(Items listed in a dataset)
::::
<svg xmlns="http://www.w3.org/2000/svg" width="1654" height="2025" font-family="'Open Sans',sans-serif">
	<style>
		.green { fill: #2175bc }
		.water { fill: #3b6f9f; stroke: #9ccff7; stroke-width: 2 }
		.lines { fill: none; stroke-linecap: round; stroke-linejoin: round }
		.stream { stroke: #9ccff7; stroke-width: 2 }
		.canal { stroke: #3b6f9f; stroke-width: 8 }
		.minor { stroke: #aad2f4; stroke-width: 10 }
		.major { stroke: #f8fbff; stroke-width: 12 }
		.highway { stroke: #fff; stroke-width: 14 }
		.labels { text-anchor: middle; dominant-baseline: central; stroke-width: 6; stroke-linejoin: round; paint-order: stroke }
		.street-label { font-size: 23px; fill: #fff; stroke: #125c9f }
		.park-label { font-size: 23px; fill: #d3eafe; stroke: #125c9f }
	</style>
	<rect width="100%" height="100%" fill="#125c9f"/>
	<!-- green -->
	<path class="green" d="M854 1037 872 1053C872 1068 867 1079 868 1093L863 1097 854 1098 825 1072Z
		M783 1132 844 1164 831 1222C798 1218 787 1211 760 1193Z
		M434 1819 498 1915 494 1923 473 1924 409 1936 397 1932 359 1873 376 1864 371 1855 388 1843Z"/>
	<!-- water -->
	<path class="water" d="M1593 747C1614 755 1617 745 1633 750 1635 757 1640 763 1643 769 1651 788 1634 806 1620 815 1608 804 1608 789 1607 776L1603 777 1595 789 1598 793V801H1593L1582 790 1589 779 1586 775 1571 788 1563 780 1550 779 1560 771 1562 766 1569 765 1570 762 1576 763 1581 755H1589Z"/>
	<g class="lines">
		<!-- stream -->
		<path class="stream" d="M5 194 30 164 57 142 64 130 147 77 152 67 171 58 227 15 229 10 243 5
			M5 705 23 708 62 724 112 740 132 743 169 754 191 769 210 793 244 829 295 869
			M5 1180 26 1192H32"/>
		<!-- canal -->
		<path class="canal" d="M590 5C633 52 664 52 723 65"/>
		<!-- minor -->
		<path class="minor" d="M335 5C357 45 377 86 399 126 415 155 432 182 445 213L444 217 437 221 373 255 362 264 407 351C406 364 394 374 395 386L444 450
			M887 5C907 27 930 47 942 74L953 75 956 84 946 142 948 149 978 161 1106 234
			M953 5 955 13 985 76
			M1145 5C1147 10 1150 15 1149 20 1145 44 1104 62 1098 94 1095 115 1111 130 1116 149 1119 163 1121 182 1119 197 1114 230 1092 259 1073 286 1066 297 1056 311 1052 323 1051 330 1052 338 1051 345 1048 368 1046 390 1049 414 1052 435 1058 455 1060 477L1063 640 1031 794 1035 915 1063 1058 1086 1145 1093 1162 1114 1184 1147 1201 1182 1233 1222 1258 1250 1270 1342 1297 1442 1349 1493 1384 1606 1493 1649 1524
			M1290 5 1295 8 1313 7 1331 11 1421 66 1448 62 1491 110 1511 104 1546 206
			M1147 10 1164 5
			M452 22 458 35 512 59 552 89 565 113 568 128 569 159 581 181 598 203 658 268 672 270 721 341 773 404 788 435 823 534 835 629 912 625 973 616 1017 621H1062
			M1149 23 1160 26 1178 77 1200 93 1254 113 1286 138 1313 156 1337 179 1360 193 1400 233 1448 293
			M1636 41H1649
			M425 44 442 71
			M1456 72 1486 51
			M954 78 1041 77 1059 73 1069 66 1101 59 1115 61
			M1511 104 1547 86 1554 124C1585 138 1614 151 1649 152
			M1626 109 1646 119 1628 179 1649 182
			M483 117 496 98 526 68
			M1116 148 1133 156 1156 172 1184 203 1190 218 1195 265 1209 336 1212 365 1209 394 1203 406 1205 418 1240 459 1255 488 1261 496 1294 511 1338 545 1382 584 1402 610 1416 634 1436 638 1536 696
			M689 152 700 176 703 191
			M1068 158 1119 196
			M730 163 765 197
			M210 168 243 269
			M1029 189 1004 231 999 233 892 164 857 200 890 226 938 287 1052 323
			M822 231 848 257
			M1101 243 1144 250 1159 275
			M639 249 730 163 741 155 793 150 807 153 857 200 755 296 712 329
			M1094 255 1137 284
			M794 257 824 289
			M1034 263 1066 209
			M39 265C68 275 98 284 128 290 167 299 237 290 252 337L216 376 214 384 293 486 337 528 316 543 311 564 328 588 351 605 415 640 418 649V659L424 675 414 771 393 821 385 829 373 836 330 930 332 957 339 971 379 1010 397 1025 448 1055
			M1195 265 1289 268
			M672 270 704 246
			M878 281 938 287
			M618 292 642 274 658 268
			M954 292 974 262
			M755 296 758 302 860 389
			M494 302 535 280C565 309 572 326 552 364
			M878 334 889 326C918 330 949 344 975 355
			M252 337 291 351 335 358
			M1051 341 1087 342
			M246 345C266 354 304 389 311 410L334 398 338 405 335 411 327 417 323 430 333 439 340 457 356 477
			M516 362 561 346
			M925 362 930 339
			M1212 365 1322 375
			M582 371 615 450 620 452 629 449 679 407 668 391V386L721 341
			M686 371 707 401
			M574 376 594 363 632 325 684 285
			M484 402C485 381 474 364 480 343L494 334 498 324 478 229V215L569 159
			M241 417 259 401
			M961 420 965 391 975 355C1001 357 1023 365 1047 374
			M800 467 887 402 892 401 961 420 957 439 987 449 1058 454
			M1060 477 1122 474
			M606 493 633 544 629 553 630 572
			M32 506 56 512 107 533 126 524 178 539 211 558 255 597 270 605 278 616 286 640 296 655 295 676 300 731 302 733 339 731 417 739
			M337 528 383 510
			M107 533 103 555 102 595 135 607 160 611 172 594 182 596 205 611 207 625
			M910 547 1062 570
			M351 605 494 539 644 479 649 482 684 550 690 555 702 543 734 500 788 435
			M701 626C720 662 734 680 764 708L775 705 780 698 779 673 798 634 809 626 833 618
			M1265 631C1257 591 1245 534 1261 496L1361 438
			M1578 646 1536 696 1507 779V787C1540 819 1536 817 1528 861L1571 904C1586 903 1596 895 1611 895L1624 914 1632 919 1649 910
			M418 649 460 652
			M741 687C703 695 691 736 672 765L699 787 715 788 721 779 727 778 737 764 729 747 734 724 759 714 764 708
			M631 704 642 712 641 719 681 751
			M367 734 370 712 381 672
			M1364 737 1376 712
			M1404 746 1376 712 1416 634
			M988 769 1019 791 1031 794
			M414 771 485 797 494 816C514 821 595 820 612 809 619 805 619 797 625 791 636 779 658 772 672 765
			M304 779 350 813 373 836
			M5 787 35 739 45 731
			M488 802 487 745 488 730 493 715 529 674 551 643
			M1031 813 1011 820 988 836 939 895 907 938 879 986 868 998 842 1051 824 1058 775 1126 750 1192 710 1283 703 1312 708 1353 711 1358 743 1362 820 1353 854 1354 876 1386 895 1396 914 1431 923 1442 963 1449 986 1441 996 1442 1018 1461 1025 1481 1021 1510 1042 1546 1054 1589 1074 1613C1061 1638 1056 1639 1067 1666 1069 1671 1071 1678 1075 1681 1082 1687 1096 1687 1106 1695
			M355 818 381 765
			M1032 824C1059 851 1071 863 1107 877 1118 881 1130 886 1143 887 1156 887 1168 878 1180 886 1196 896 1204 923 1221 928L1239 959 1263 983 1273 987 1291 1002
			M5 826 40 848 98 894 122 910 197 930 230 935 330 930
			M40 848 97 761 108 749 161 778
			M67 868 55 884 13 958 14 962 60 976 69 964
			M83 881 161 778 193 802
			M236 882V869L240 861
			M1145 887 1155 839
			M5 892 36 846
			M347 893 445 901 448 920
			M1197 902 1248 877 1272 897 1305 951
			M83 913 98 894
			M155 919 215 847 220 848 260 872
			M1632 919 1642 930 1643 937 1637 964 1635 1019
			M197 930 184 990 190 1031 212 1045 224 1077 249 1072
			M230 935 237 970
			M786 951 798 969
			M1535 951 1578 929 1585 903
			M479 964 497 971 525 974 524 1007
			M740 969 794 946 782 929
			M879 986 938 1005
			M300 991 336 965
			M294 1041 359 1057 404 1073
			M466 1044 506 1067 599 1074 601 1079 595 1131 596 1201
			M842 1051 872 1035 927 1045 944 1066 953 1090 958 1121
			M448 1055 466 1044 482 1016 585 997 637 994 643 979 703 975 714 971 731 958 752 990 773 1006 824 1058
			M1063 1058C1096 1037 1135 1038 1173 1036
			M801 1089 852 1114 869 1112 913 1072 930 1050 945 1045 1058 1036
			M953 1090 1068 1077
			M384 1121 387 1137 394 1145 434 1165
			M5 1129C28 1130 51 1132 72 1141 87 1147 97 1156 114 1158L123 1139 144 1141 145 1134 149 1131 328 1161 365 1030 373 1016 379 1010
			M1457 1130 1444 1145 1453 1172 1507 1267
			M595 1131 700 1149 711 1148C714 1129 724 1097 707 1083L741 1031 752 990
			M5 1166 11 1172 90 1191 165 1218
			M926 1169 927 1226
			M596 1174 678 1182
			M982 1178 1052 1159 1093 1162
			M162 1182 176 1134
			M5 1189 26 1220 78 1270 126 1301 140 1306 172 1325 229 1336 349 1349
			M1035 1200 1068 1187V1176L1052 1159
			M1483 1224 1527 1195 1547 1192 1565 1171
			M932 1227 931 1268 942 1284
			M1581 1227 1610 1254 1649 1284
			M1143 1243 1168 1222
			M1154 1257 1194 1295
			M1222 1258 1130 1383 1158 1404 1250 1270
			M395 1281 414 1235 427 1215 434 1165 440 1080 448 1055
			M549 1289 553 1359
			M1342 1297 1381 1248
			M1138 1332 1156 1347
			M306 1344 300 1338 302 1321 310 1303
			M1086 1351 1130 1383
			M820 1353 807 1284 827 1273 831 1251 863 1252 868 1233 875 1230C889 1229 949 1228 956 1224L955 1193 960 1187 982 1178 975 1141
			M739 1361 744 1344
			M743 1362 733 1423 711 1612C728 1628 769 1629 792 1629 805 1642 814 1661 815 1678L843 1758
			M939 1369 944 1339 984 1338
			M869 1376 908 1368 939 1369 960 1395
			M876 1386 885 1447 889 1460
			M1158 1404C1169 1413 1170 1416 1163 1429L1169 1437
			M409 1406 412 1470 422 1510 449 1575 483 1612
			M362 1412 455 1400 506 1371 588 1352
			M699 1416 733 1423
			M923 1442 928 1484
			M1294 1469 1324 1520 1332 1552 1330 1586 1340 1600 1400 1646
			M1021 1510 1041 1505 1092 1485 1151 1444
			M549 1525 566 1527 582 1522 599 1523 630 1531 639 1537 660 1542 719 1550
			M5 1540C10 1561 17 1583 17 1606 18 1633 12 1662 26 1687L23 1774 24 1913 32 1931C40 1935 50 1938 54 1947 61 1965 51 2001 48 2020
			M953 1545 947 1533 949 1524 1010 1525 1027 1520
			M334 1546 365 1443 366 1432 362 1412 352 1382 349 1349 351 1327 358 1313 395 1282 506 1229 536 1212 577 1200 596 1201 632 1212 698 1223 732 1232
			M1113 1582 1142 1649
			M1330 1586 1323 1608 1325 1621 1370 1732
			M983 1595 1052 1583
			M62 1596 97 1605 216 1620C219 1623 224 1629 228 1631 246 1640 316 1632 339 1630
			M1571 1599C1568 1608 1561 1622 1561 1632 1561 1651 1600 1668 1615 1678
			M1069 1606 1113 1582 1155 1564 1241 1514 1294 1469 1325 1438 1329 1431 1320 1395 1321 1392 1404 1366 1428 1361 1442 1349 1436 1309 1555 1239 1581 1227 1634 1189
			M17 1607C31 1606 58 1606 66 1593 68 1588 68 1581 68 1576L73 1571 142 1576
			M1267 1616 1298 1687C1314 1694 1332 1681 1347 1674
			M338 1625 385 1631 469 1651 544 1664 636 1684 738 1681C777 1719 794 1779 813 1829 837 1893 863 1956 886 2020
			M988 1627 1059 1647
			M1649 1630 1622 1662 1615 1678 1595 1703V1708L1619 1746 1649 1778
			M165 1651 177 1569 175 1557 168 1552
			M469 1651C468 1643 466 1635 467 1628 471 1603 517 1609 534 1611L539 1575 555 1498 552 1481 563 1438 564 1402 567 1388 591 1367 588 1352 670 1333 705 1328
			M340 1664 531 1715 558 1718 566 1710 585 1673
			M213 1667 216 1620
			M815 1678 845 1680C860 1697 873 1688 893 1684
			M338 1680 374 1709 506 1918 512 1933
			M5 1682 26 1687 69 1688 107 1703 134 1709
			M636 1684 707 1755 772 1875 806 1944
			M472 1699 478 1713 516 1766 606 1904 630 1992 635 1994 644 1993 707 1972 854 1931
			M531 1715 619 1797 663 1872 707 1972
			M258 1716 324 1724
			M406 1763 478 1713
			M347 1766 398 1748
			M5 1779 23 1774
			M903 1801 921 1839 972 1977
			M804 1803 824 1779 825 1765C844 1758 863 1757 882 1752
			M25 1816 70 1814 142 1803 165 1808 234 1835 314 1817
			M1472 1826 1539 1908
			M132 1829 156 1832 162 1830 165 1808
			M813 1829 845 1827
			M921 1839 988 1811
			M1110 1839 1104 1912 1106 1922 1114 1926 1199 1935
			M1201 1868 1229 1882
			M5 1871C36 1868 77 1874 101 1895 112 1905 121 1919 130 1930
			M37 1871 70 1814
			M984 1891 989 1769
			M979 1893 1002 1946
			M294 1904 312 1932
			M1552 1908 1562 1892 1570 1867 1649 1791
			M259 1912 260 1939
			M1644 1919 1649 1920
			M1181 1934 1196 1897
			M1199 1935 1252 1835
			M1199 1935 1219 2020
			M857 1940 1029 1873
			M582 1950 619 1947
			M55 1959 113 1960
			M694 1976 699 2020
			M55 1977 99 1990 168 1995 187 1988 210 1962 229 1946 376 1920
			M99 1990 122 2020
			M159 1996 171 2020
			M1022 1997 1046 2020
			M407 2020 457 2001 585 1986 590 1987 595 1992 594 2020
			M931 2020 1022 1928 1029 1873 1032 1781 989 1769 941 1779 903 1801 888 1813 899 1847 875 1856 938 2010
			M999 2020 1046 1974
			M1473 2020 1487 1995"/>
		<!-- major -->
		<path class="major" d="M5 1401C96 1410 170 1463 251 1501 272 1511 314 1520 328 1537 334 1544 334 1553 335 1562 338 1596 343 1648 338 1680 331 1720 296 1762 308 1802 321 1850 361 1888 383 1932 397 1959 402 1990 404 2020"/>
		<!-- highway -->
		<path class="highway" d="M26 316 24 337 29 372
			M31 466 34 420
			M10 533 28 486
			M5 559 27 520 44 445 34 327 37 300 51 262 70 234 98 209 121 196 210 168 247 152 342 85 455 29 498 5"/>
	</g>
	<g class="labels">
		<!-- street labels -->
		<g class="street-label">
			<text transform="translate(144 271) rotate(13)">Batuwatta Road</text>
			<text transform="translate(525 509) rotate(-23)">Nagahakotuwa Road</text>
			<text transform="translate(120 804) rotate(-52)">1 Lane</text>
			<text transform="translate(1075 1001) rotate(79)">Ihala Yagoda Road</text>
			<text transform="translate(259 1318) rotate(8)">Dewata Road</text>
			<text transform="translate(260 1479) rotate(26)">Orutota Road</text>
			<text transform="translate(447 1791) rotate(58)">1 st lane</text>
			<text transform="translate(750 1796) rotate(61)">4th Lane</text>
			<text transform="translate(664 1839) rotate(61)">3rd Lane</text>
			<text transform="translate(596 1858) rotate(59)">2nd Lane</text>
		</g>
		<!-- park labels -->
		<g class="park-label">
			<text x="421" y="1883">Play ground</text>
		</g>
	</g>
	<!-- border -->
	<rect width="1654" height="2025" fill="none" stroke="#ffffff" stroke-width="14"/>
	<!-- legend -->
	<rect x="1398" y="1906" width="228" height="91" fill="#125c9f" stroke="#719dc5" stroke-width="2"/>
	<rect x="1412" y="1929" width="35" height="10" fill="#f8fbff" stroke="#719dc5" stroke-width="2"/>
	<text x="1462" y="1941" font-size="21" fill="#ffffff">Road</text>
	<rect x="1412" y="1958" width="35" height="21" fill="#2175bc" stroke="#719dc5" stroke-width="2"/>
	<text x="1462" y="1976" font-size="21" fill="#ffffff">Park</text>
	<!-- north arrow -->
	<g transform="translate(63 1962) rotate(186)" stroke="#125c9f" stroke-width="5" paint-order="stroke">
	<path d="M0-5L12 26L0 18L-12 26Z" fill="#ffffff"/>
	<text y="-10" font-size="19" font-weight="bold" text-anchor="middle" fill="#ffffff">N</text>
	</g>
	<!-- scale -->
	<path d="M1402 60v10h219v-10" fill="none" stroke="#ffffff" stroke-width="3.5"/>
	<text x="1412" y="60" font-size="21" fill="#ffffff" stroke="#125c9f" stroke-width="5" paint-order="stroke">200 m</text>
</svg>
::::
WORK INSTRUCTION: Report, as a bare number, how many lines above contain the string "anchor".

ANSWER: 2